Mapping inequality
For this project I decided to look at Mapping Inequality, made by Robert K. Nelson and others. The project itself is a text and map based website designed to educate on redlining in America. The site has many different pages which provide more information and teaching material regarding redlining. On top of this, and maybe the most interesting part of the site, is the interactive map. Starting from a country wide view you are able to zoom in on different higher populated areas. A interactive graphic then appears which allows you to look at specific counties and provides information. It gives a detailed excerpt about the current state of the county with information about diversity, income, and development.

Sources / Contributors
This DH projects has a large amount of contributors and sources as well as being the second iteration of the site.

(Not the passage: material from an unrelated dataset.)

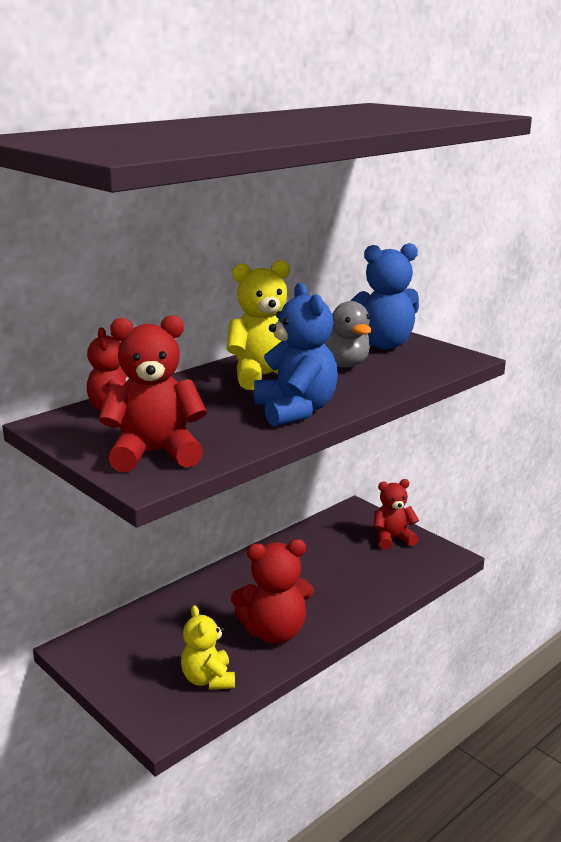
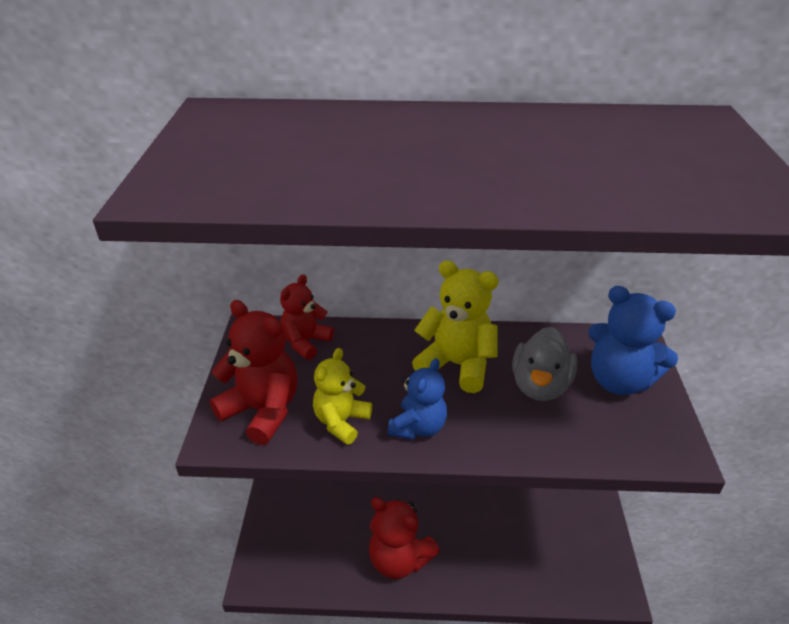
camera: 45 degrees right, 15 degrees up
(208, 679) = (317, 565): yellow teddy bear -> yellow teddy bear (341, 422)
(295, 411) = (418, 427): blue teddy bear -> blue teddy bear, size x0.67
(393, 539) = (589, 537): red teddy bear -> none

Just to name a few: Robert K. Nelson, development of the web application; Justin Madron and Riley Champine, creation and management of the spatial data for the project; Chad Devers, web designed; Nathaniel Ayers, created spatial data; Annie Evans, creation of K-12 learning resources; LaDale Winling; editor for the introductions (with scholars); Reagan Tobias, Cassandra Cogan, and Jared Kimball, general work. On top a sleuth of experts in each field, they were able to work with MapBox to create the interactive map. A startup AI map company which generously donated data and viewers to be incorporated into the application.
Process / Presentation
The application was built with the contribution of many people focusing on specific aspects of the webpage. The interactive viewer works through an API to MapBox hosted on AWS web services which dynamically loads content to the viewer. A different server endpoint, https://dsl.richmond.edu/, stores the data related to other pages and county descriptions. This is most likely data purely created by the DH team, not MapBox. This does leave me with some questions. Does MapBox save redlining statistics? The map viewer color codes areas based on different metrics which I would assume is data gathered by the DH team. Although, most map functionality is through MapBox which leads me to wonder how much data the MapBox and DH team are sharing.
These two data sources provide full functionality for the site, both the map viewer and educative content. The separation of this data is intuitive for the desired audience. It allows users to learn about redlining in a more structured educational format as well as exploratory learning through the map viewer. This allows for use in educative institutions and general use cases.